◆ WORK ITEM: Retype the data between the line holding "Q: Where is the light?" and the line holding "potter's wheel", both included, without the pictures.

(Collection entries)
□ □ □

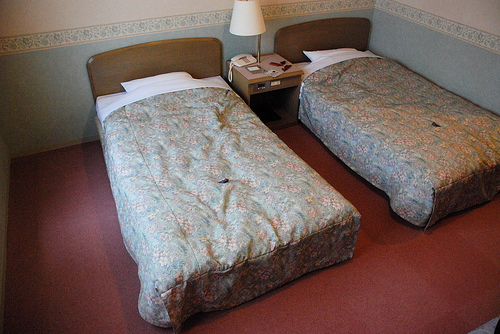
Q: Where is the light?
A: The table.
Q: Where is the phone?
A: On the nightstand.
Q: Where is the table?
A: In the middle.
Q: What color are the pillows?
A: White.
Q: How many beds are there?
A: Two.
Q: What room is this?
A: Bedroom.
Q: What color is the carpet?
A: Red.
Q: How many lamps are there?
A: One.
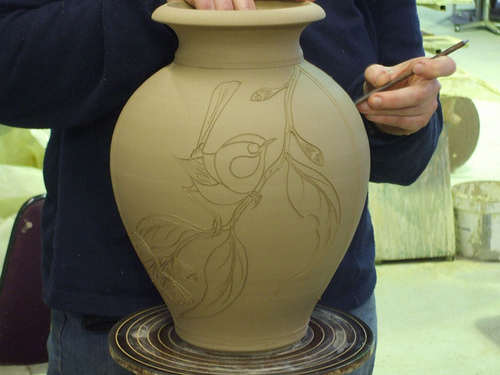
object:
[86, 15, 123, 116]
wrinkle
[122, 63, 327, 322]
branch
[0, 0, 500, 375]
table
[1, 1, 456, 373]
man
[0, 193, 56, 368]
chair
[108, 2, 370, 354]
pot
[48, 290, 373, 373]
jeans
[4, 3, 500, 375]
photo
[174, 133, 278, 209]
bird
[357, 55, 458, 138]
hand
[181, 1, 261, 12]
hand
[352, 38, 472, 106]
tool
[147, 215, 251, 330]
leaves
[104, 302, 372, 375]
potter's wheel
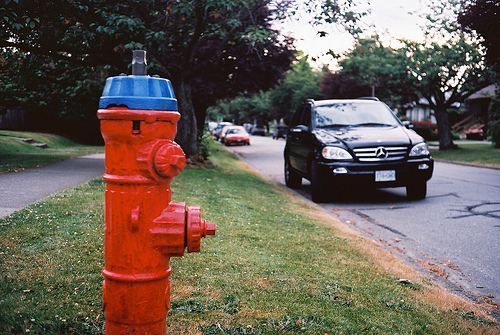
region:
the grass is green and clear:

□ □ □

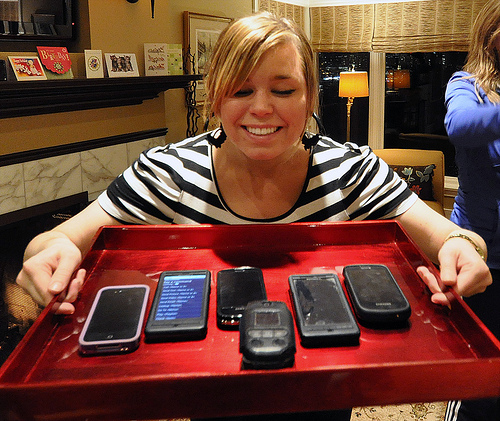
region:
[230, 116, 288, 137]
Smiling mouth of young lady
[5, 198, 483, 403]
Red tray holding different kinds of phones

□ □ □

◆ RESPONSE TO THIS TASK:
Q: Where is the light?
A: The table.
Q: Where is the phone?
A: On the nightstand.
Q: Where is the table?
A: In the middle.
Q: What color are the pillows?
A: White.
Q: How many beds are there?
A: Two.
Q: What room is this?
A: Bedroom.
Q: What color is the carpet?
A: Red.
Q: How many lamps are there?
A: One.
object:
[86, 15, 123, 116]
wrinkle
[122, 63, 327, 322]
branch
[0, 0, 500, 375]
table
[1, 1, 456, 373]
man
[0, 193, 56, 368]
chair
[108, 2, 370, 354]
pot
[48, 290, 373, 373]
jeans
[4, 3, 500, 375]
photo
[174, 133, 278, 209]
bird
[357, 55, 458, 138]
hand
[181, 1, 261, 12]
hand
[352, 38, 472, 106]
tool
[147, 215, 251, 330]
leaves
[104, 302, 372, 375]
potter's wheel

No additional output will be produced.